As Opposition house leader Mike Farnworth tells it, that was the moment when he decided to minimize the premier’s opportunities for showboating during question period. Instead of complaining about the premier’s absences from the house, New Democrats would sometimes ignore her when she was there.

The payoff came in the fifth week of the session when Clark pre-empted one of her own ministers during question period with a telling confessional — “I was a little disappointed that I didn’t get any questions directed to me today, so I thought I would get up” — followed by an improvised answer that was mostly beside the point.

That attention-seeking display only reinforced the New Democrats in their resolve that for the most part, the premier would be called to account only when Opposition leader Horgan himself is there to lead the questioning.

He was there this week to challenge the premier over her unilateral trashing of the treaty commission, an entity created and sustained in partnership with First Nations and the federal government. ...

Thinking ahead to the next election, it will be a very different matchup from the bookish, over-confident Adrian Dix against the populist underdog Clark. This time out, both leaders are hot-button politicians and she’s no longer the underdog.

Too soon to say how it will play out. But at the halfway point of the session, the New Democrats would appear to have picked themselves up off the floor from their last defeat and are getting ready for the next round.





The BC NDP has finally figured out Christy's greatest weakness. As so often happens, it's related to her greatest strength. She is in love with her communication skills, which are considerable. However, as the above article states, she also loves to showboat them. So the strategy of ignoring her can be effective, as discussed above. It is so typical for her to jump into the discussion when questions ignore her, stealing the limelight from others on her own team.
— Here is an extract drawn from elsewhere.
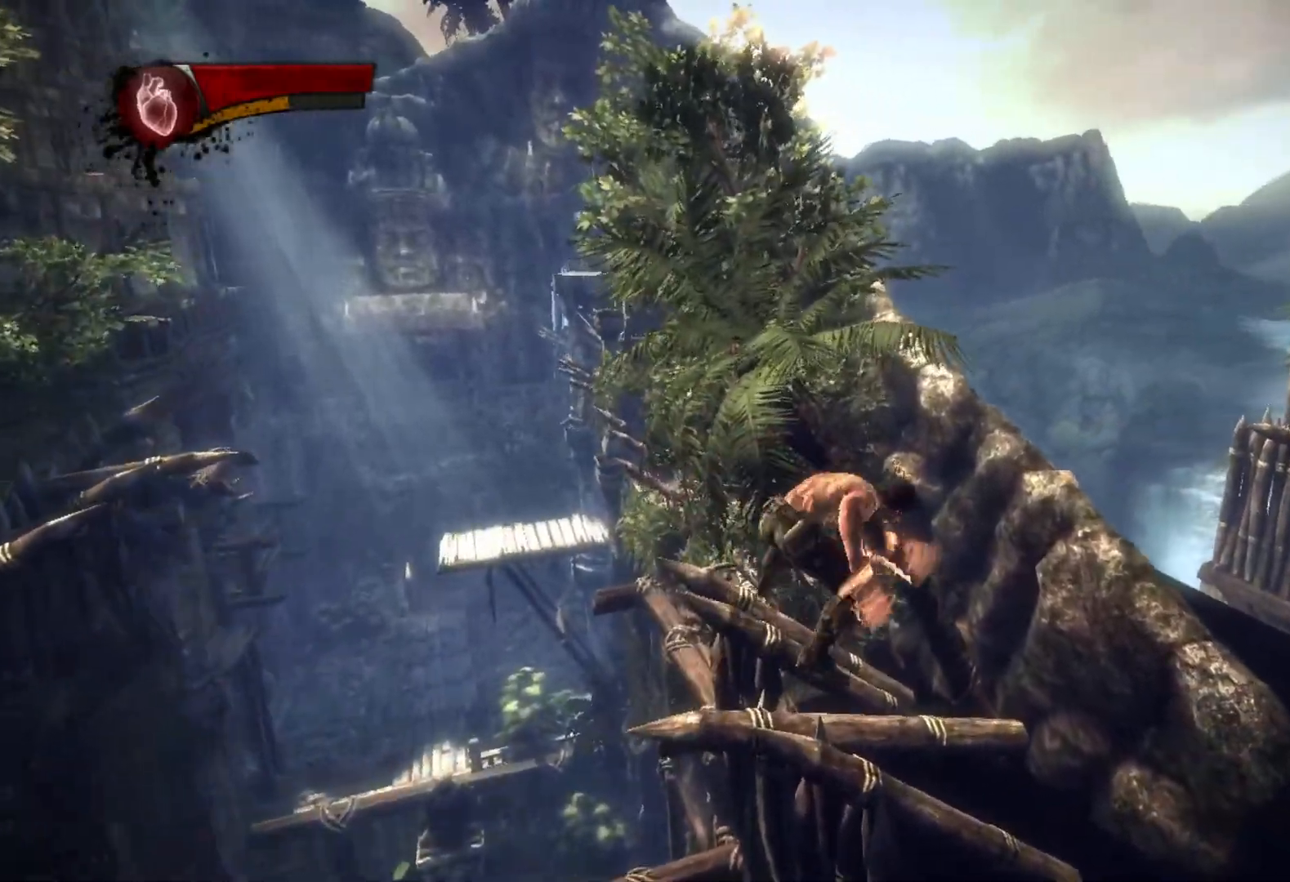
Gameplay with a controller (PlayStation layout); each line is a JSON object with the inputs held at the frame after it. "events" lists button and stick changes between this image and that frame as [ms after this image, input, new state], when the widget could be followed in between.
{"buttons": ["L2"], "left_stick": "up", "right_stick": "center", "events": [[100, "right_stick", "down-left"], [267, "right_stick", "center"], [500, "L2", "down"]]}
The impact this has on her fellow Liberals is reflected in the fact that only one MLA (and a very weak one {Harry Bloy} at that who was a laughing stock as a Clark-appointed minister) supported her run for the leadership. This was a result of both a deep dislike of her tendency to step on others in order to promote herself and the fact that a media-savvy fast quip doesn't mean you have the administrative skills needed to run a ministry. She often had to be rescued from her administrative screwups in her time as a minister, something the public had forgotten thanks to her several years out of government as a radio show host. 

The role of Premier and chief campaigner is suited to her communication skills as long as she lets other be the administrators and her tendency to interfere doesn't cause problems for her own ministers. However, her tendency to shoot from the lip may ensnare her in problems that she can't talk her way out of. This certainly does not guarantee the NDP victory against her in the future but there is now a possible route to a win visible.